Are NeoLiberals abandoning pandering to conservatives and now shifting toward Progressives without actually ditching their philosophy? It’s a scary thought to know that Corporations are actually just trying to be inclusive without having to ditch their bottom line.
I think this is not new because — generalizing — unions didn’t maintain progressive unity after the civil rights movement. In 1968 and after, too many of union members voted for Nixon and then Reagan.
So . . . as strange as it seems, on the left, there was more support from corporations for cultural issues related to race and gender. I think that’s partly why HRC’s base includes so many corporations in addition to unions which are comparatively weak. Unions are too weak generally.
Even Sanders supporters often owe more to a corporate economic base than to unions. That makes no sense in terms of political power. The left has gotten a lot of political work done by organizing general strikes, secondary strikes and boycotts.

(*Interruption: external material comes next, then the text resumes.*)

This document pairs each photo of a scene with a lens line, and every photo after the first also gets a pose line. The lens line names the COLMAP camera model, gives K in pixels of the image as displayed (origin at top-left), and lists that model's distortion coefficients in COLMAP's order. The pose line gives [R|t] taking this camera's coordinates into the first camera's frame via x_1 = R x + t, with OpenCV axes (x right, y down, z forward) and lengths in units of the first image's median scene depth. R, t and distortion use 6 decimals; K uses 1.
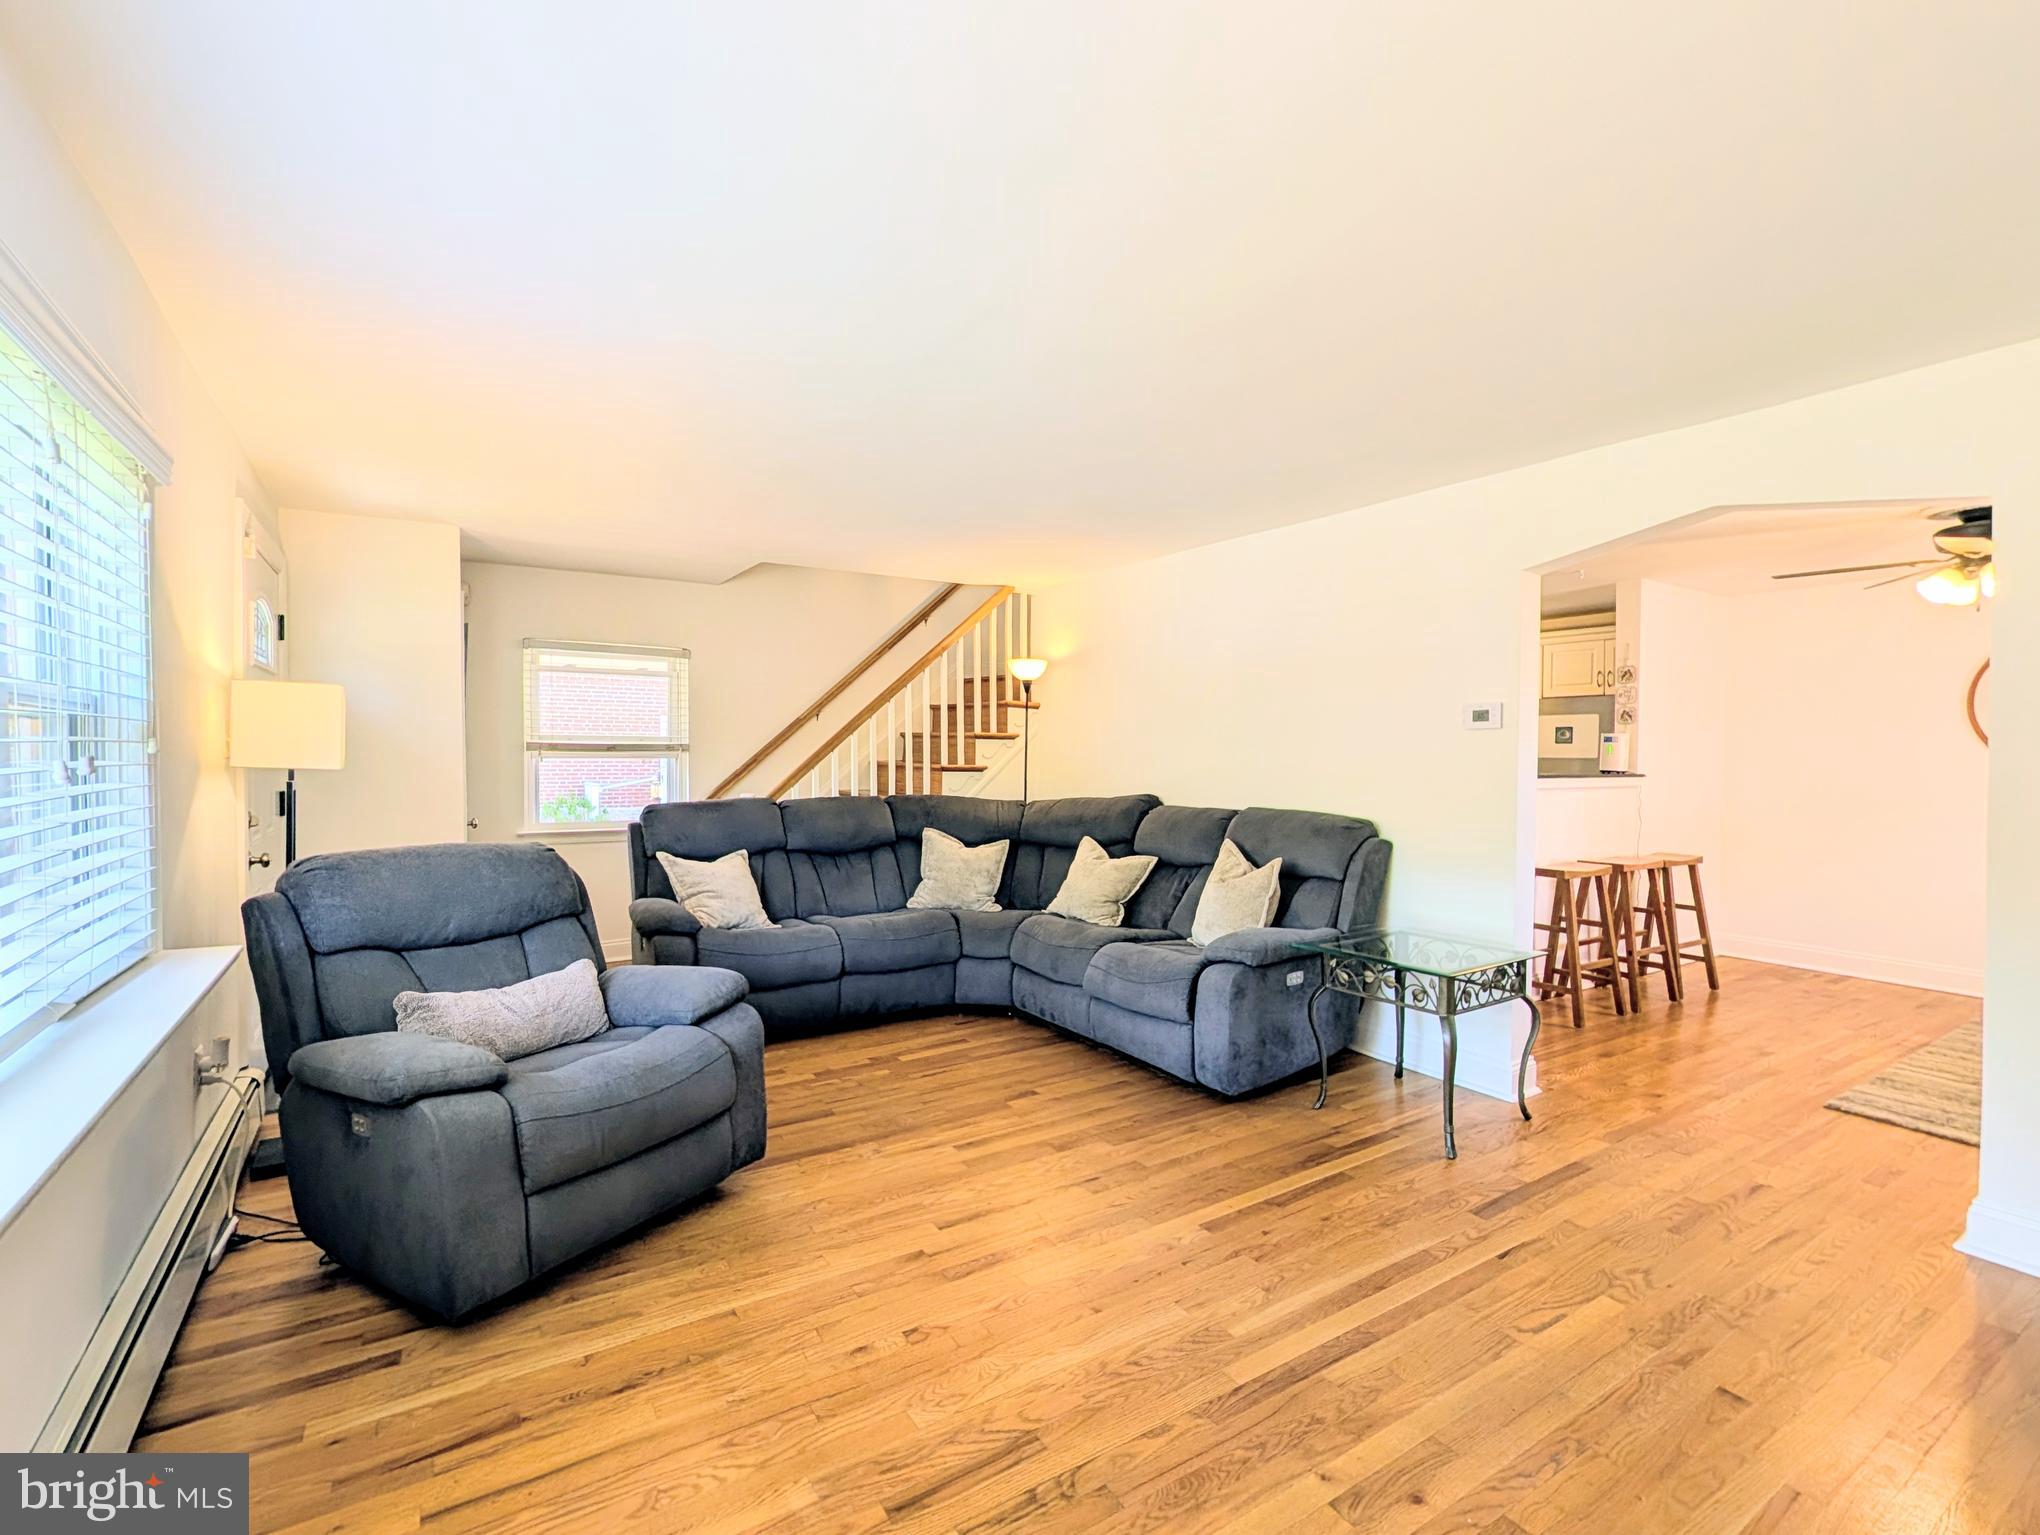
lens RADIAL K [[921.3, 0, 1018.3], [0, 921.3, 784.0], [0, 0, 1]] dist [-0.000205, -0.000232]
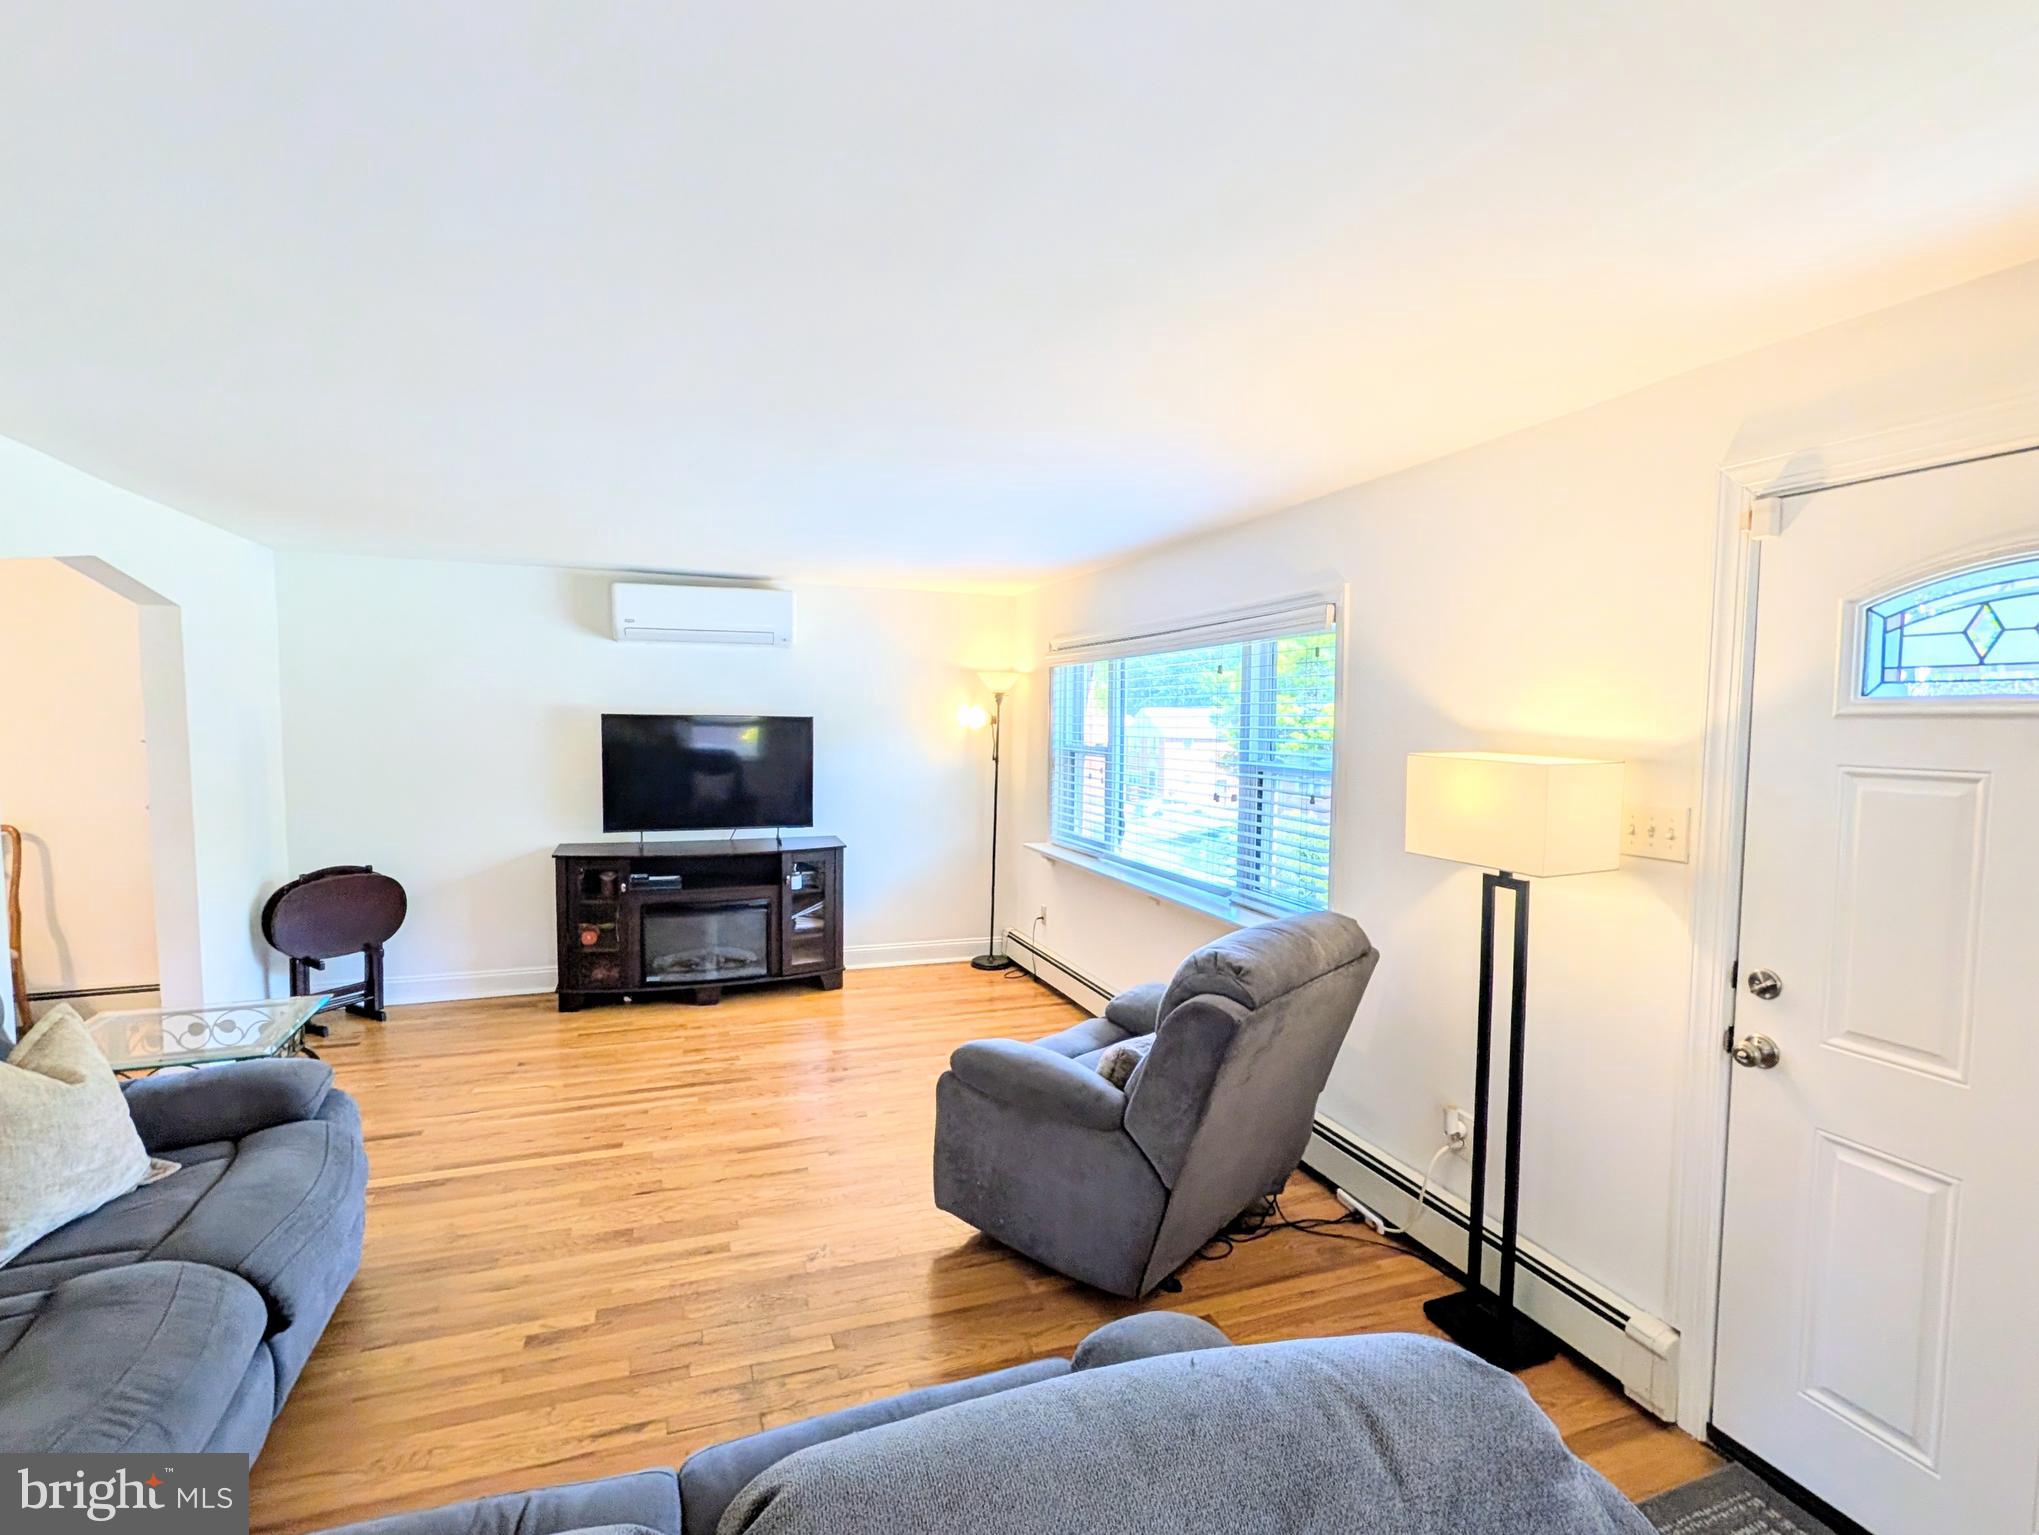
lens RADIAL K [[971.7, 0, 1035.1], [0, 971.7, 784.2], [0, 0, 1]] dist [-0.001192, -0.000459]
pose [[-0.978603, -0.032770, 0.203131, -0.466933], [-0.011918, 0.994606, 0.103040, -0.134610], [-0.205412, 0.098414, -0.973715, 1.570776]]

The depends on whether you see the state as a liberal institution, a progressive institution, a conservative institution or something more peculiar. Ask yourself why “seditious libel” laws are, in general, pretty unpopular among legislators in this country,
I don’t think there’s a rendition of any conceivable SCOTUS that wouldn’t whack that down with a vengeance. If companies are people then boycotts are sure as hell speech.
Well, the side that hopes I die soon is boycotting Target … for not wanting me to die (topical too!). So it’s not like there aren’t plenty of people on both sides who would want to smoosh any such bills.
From my perspective, those are two great things (um, slight exaggeration on national voting end since the larger the pool of voters the lower the impact of any one vote). But without community action, they’re very limited.
Not to drag anarchists into this conversation but they have effectively shown how much can be done for members of a community by members of a community. We’ve lost so many of our safety nets over the past 40 years. One of our biggest needs is community organizing.
But it needs to come from inside the communities or at the very least with a lot of humility and a focus on listening rather than assuming what is needed or what will work.
Activism in terms of advocacy is great … but it’s limited if so many voices suffering because of our current systems are effectively silenced by the situations our society has put them in.
Demonstrating and direct action is something I tend to leave off my list. I honestly forget about it some of the time. It’s not that I haven’t participated in direct action. I have.
It’s your point that we communities need other help to sustain and reproduce their lives … even to identify as community members instead of consumers or transient, dissociated refugees of other places and groups.
And how? From day to day, what are practices which safely engage and sustain each other? For me, that’s a more fundamental question.
All these efforts to outlaw boycotting can only really outlaw calls for boycotts, i.e. speech.
Since no one can use the instance of one individual or group calling for a boycott to compel other individuals or groups to go against a boycott except by speech.
So what they’re crafting is a new SLAPP tool.
That’s bad, but every dog has it’s day, and most laws like this can be circumvented with specific language (like the UK media having stories about what they aren’t allowed to have stories about by way of not mentioning the actual subject and leaving much to the reader)
And I’ll be looking forward to the groups that use the same law to hit back at their corporate boycott targets, when one of these targets tries to interfere with the funding of a group or otherwise engages in free speech denigrating their ideological opponent by way of saying that no one should support them.
But maybe that’s the long game, because corporations do win in the land of no speech, they don’t need it, they’re fine if you don’t have it even if it means they must be silent too.